23rd September 2011 was a date of a symbolic change of guard. Alexander von Humboldt was withdrawn from the service to be replaced by a new and larger barque with number 2 in her name. Both ships had a chance to salute to one another at the Bremerhaven anchorage. The king is dead, long live the king!
The unusual green colour of the hull and sails made Alexander von Humboldt one of the most distinct tall ships in the world. Wherever she appeared, she won hearts and minds of people. What is the story behind her green sails? The story was once shared by Zygmunt Choreń, a design engineer who designed the ship in the mid 1980s, when he planned a conversion of an old 1906 lighthouse vessel to a barque. “At a meeting, green sails were suggested by a representative of the Beck’s Brewery and it caused much stir.” “Green sails? No way! They must be white”. A month later another meeting was convened. The same Beck’s representative asked everyone to approach the window and said: “Can you see the lorry? It has a green cover. If you can afford to throw away 50 thousand marks, so be it”. The argument was very telling. They decided to commission green sails, but made a reservation that these would be set occasionally only and against a special fee. Finally, people liked the sails so much that they stayed with the ship for good, said the Gdańsk-based ship designer.

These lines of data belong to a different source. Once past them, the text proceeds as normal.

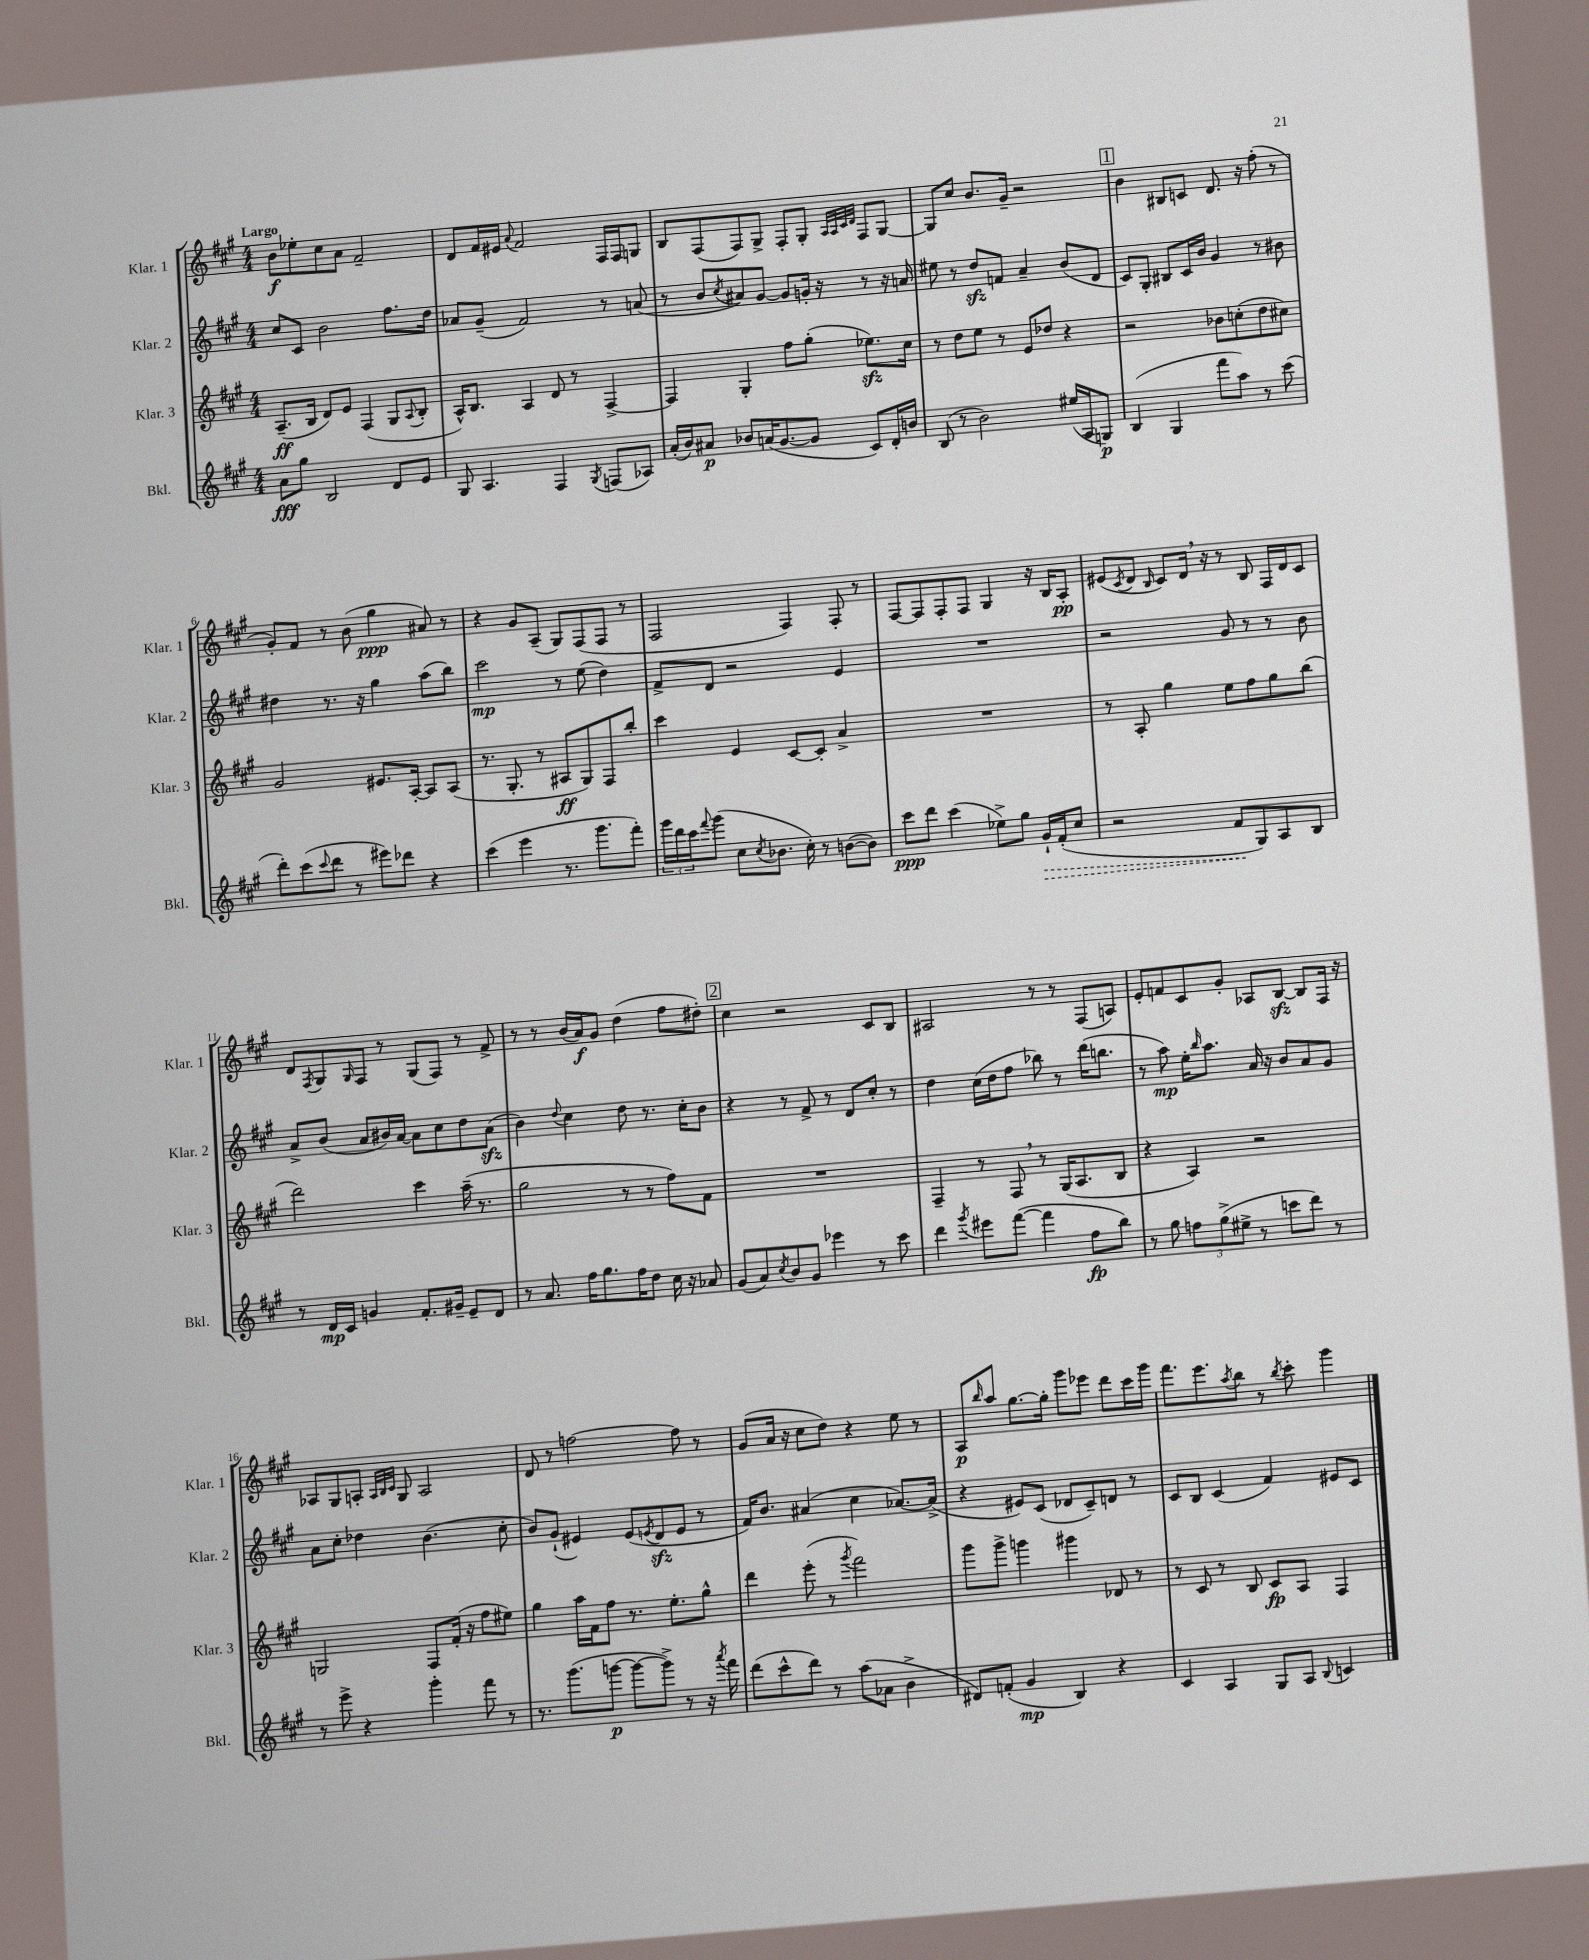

**kern	**kern	**kern	**kern
*staff4	*staff3	*staff2	*staff1
*clefG2	*clefG2	*clefG2	*clefG2
*k[f#c#g#]	*k[f#c#g#]	*k[f#c#g#]	*k[f#c#g#]
*M4/4	*M4/4	*M4/4	*M4/4
8a	(8.A~	8cc#	8b
8gg#	.	8c#	8ee-'
.	16B	.	.
2B	8d)	2b	8cc#
.	8e	.	8a
.	(4F#	.	2f#~
8d	8G#	8.ff#	.
.	8qqA	.	.
8e	8B'	.	.
.	.	16dd	.
=	=	=	=
8G#	16A^^)	8a-	8d
.	8.B	.	.
4.A	.	(8g#~	16f#
.	.	.	16e#
.	.	.	8qqa
.	4A	2f#)	2f#
4F#	8d	.	.
.	8r	.	.
8qG#	.	.	.
(8F	[4F#^	8r	16F#
.	.	.	16F#
8A-)	.	(8a	8G
=	=	=	=
(16a'	4F#]	8r	8B
16b)	.	.	.
8a#	.	8b	(8F#
.	.	8qcc#	.
8b-	4G#'	8a#)	8F#)
(16a	.	[8g#	8G#^
[8.g#	.	.	.
.	8ff#	8g#]	8F#'
8g#]	(8gg#'	16g'	8G#'
.	.	16r	.
.	.	.	32qqA
.	.	.	32qqA
.	.	.	32qqc#
.	.	.	32qqd
8c#)	8.ee-)	8r	8F#
16d'	.	16r	[8G#
16b	16cc#	16a	.
=	=	=	=
(8B	8r	8ee#	8G#]
8r	8dd	8r	8cc#
2b)	8ee	8dd	8.b
.	8r	8f	.
.	.	.	16g#~
.	8e	4a~	2r
.	8dd-	.	.
(16ee#	4r	(8b	.
16A	.	.	.
8G)	.	8d	.
=	=	=	=
(4B	2r	8c#)	4b
.	.	8G#'	.
4G#	.	8B#	8B#
.	.	16c#	8c
.	.	16b	.
8fff#	8b-	4g#	8.d
8aa)	(8cc'	.	.
.	.	.	16r
8r	8dd	8r	(8ff#'
(8ccc#	8cc#)	8b#	8r
=	=	=	=
8ddd')	2g#	4dd#	8g#')
(8ccc#	.	.	8f#
8qqccc#	.	.	.
8ddd	.	8.r	8r
8r	.	.	(8b
.	.	16r	.
8eee#)	8.e#	4gg#	4gg#
8ddd-	.	.	.
.	[16A'	.	.
4r	8A]	(8aa	8a#)
.	(8A	8bb)	8r
=	=	=	=
(4ccc#	8.r	2ccc#	4r
.	8.G#'	.	.
4eee	.	.	8g#
.	8r	.	(8A~
8.r	8A#	8r	8G#)
.	8G#)	(8ee	(8F#
8.ggg#	.	.	.
.	8F#	4dd)	8F#
8fff#')	8bb'	.	8r
=	=	=	=
24ggg#	4ccc#	8f#^	2F#
24ddd	.	.	.
24ccc#	.	.	.
8qqfff#	.	.	.
(8ggg#	.	8d	.
8cc#	4e	2r	.
8qcc#	.	.	.
8.b-	.	.	.
.	[8c#	.	4F#)
16cc#')	.	.	.
8r	8c#']	.	.
([8b	4a^	4e	8F#'
8b])	.	.	8r
=	=	=	=
8ccc#	1r	1r	[8F#
8ddd	.	.	8F#]
(4ccc#	.	.	8F#'
.	.	.	8F#
8ee-^)	.	.	4G#
8gg#	.	.	.
16g#`	.	.	16r
(16f#'	.	.	16B
8cc#	.	.	8A'
=	=	=	=
2r	8r	2r	(8e#
.	.	.	8qc#
.	8A'	.	8d
.	.	.	16qqB
.	4gg#	.	8c#)
.	.	.	16d
.	.	.	16r
8f#	8ee	8g#	8r
8G#)	8ff#	8r	8B
8A	8gg#	8r	16F#
.	.	.	16d
8B	(8bb	8b	8c#
=	=	=	=
8r	2ddd)	8a^	8d
.	.	.	8qF#
16d	.	(8b	8G#
16c#	.	.	.
.	.	.	16qqG#
4g	.	8a	8F#
.	.	16b#)	8r
.	.	[16a	.
8.f#'	4ccc#	8a]	(8G#
.	.	8cc#	8F#)
16g#~	.	.	.
8e~	(16aa~	8dd	8r
.	8.r	.	.
8d	.	(8a	8f#^
=	=	=	=
8r	2gg#	4b)	8r
8.a	.	.	8r
.	.	8qqdd	.
.	.	4cc#	(16b
16ff#	.	.	16a)
8.gg#	.	.	8g#
.	8r	8dd	(4dd
16ff#	.	.	.
8dd	8r	8.r	.
16cc#	8ff#)	.	8ff#
16r	.	16cc#'	.
8a-	8f#	8b	8dd#')
=	=	=	=
(8g#	1r	4r	4cc#
8a)	.	.	.
8qcc#	.	.	.
8b	.	8r	2r
8g#	.	8f#^	.
4eee-	.	8r	.
.	.	8d	.
8r	.	8cc#'	8c#
8ccc#	.	8r	8B
=	=	=	=
4ddd	4F#~	4dd	2A#
8qggg#	.	.	.
8eee#	8r	(16cc#	.
.	.	16dd	.
([8fff#	8F#	8ff#	.
4fff#]	8r	8bb-)	8r
.	(16G#	8r	8r
.	8.A	.	.
8ff#	.	(16ddd	(8F#
.	.	8.bb	.
8bb)	8B	.	8A)
=	=	=	=
8r	4r	8r	8e'
8gg#	.	8aa)	8f
12ff	4A)	16ee'	8c#
.	.	16qqbb	.
.	.	8.aa	.
(12gg#^	.	.	.
.	.	.	8g#'
12ee#^	.	.	.
8r	2r	16a	8A-
.	.	16r	.
8ccc	.	8b	[8B
8ddd)	.	8a	8B]
8r	.	8g#	16F#
.	.	.	16r
=	=	=	=
8r	2G	8a	8A-
8eee^	.	8cc#'	8G#
4r	.	4dd-	8A'
.	.	.	32qqA
.	.	.	32qqB
.	.	.	32qqc#
.	.	.	8G#
4ggg#'	8F#	(4.b	2A
.	(16f#'	.	.
.	16r	.	.
8fff#	8ff#	.	.
8r	8ee#)	8cc#'	.
=	=	=	=
8.r	4gg#	8b)	8d
.	.	(8g#`	8r
(8.ggg#	.	.	.
.	16aa	4e#)	[2ff
.	16f#	.	.
[8ggg	8ff#	.	.
8ggg_	8.r	(8e#	.
.	.	8qe	.
8ggg^])	.	8d	.
.	8.ee'	.	.
8r	.	8e	8ff]
16r	8gg#^^	8r	8r
8qaaa	.	.	.
16fff#	.	.	.
=	=	=	=
(8ddd	4ddd	16f#)	(8g#
.	.	8.b	.
8ccc#^^	.	.	16a
.	.	.	16r
8ddd)	(8eee'	(4a#	8cc#
8r	8r	.	8dd)
.	8qggg#	.	.
(8aa	2fff#)	4cc#	4r
8a-	.	.	.
4b^	.	[8.a-)	8ee
.	.	.	8r
.	.	(16a-^]	.
=	=	=	=
8d#)	8ggg#	4r	8A
.	.	.	16qqbb
(8f'	8ggg#^	.	8aa
4g#	4ggg	8e#)	[8.gg#
.	.	(8c#	.
.	.	.	16gg#']
4B)	4ggg#	8d-	8ggg#
.	.	8c#~)	8eee-
4r	8d-	8d	8ddd
.	8r	8r	16ccc#
.	.	.	16ggg#
=	=	=	=
4c#	8r	8c#	8.fff#
.	8c#	8B	.
.	.	.	8.eee
4A	8r	(4c#	.
.	.	.	8qaa
.	8B	.	8bb
8G#	8c#	4f#)	8r
.	.	.	8qbb
8A	8A	.	8ccc#'
8qqB	.	.	.
4c	4F#	8e#	4ggg#
.	.	8c#	.
==	==	==	==
*-	*-	*-	*-
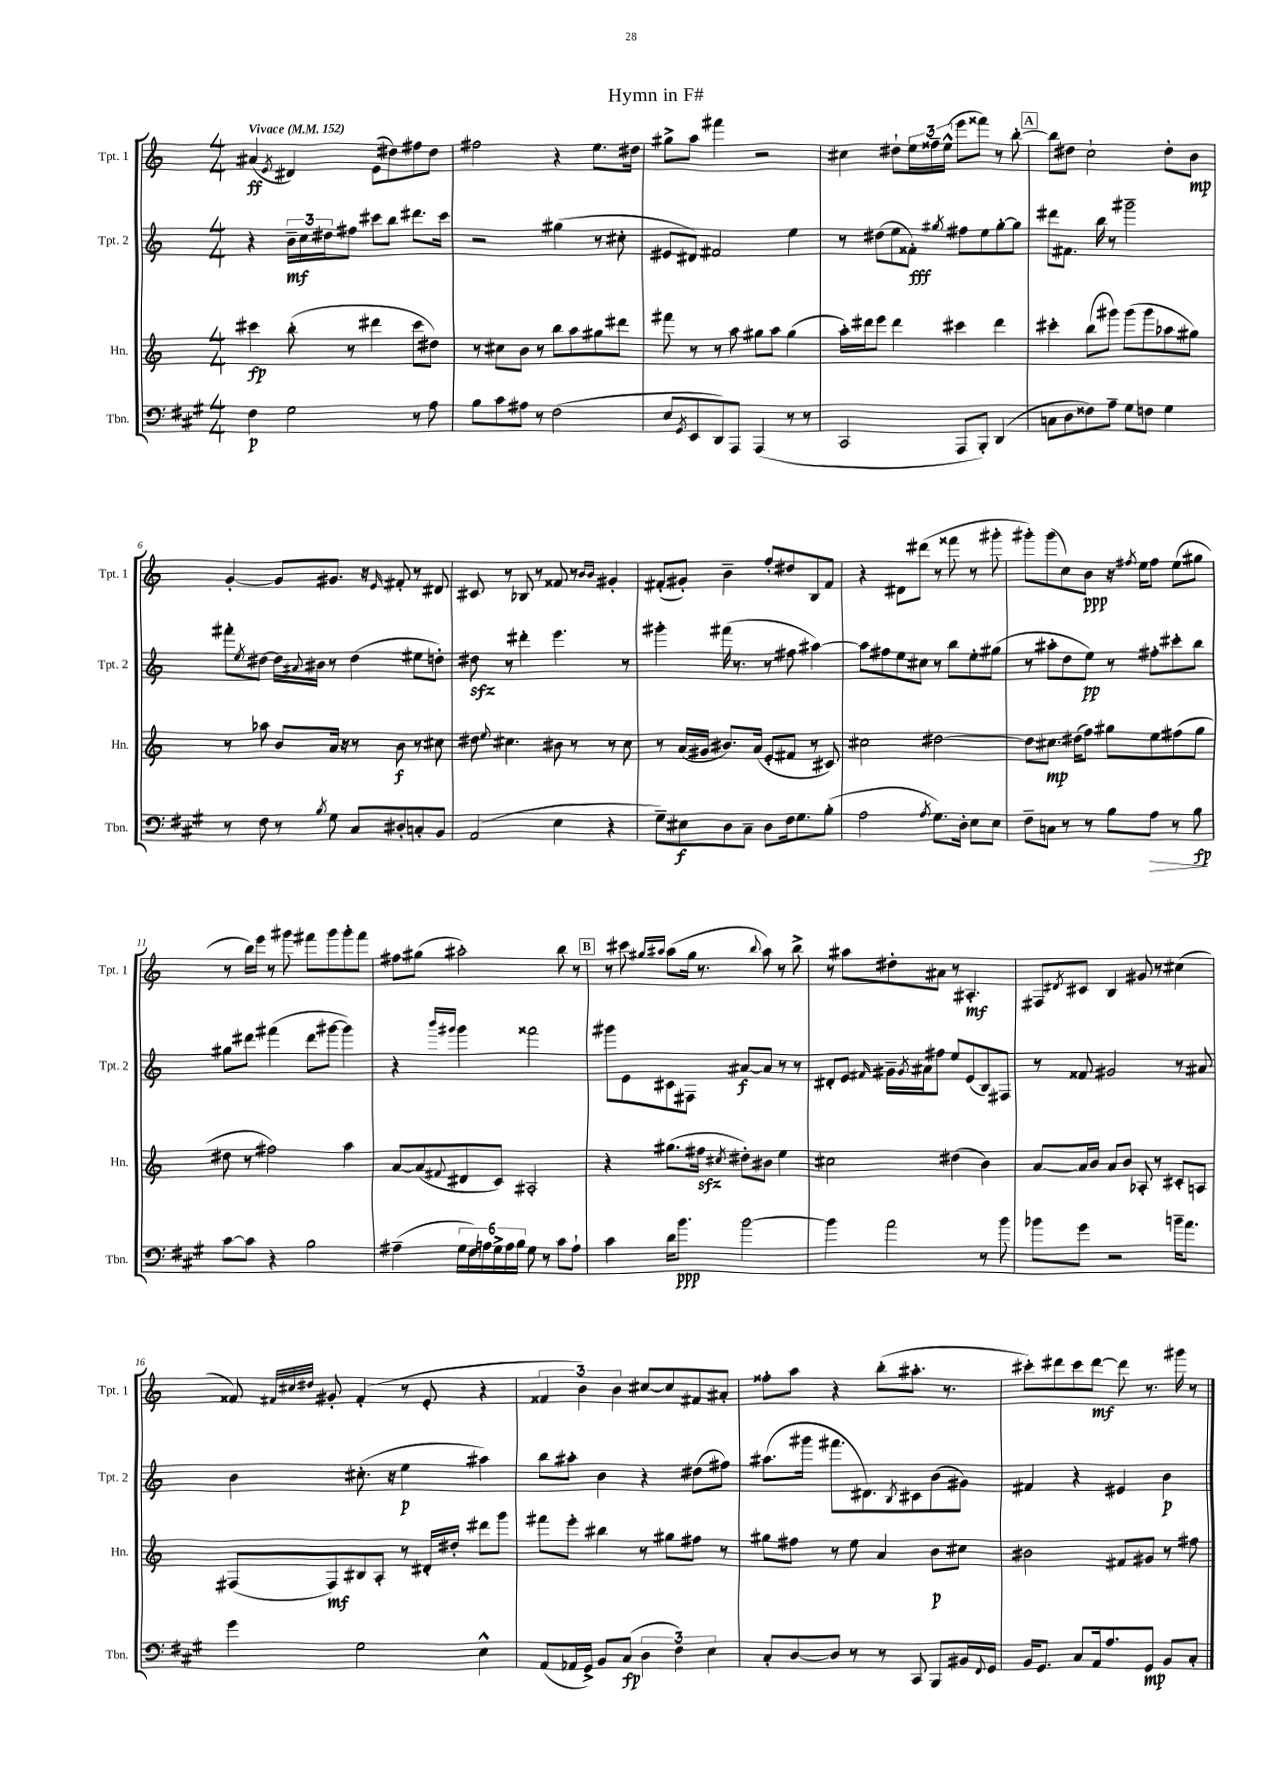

Since she started her service in 1988, Alex, as the ship was affectionately referred to, was a frequent participant of races and rallies, including those organised in Poland. On board of the ship, young people from different corners of the world learned sailing and developed strength to struggle against the elements. After some time, practical Germans decided that the 62.5 m ship was too small and too costly. They wanted to build a new one, a bit longer barque, based on the blueprints of KRI Dewaruci, an Indonesian barquentine built in Germany in 1953. It took several years for the Deutsche Stiftung Sail Training (DSST), the operator, to collect the funding. The total amount needed was 15 million euros. She was built in the Bremerhaven shipyard and she was the first tall ship to be built in Germany in fifty years after the Gorch Fock replica that was built in 1958. On the change of guard ceremony, however, white sails were hoisted on the masts of the 65 metres ship. The pressure from the sailors’ community was very strong and in 2015 all 24 sails went up for the first time. Alex has been proudly using green sails until today. The total area of sails is 1360 square metres. It is worth adding that the sails were made by Bryt Sails, a Polish company.
The operator emphasises that the ship is truly green, not only when it comes to her colour. We put much emphasis on environmental conservation. We keep all out waste on board and we operate a wastewater treatment installation. The ship meets top environmental standards, explains Jens Middendorf from the DSST.
In summer, the ship participates in races and sailing events in Europe, whereas in winter, she takes young Germans to warmer areas of the globe, such the Caribbean or the Mediterranean Sea. In 2019 and 2020, when Gorch Fock underwent renovation, Deutsche Marine cadets practiced under the green sails. The Alexander von Humboldt II crew consists of 79 people. They stay in 26 cabins that cater for 2, 3 and 4 people each.
What has the predecessor been doing? For several years, she stayed in the Bahamas and Canary Islands operating as a cruiser and a hotel. Finally, she returned to her home port of Brema, Germany. Today, she is used as a restaurant ship moored on the river of Weser at the popular Schlachte promenade. Clients can rent her deck and rooms to organise corporate parties and events.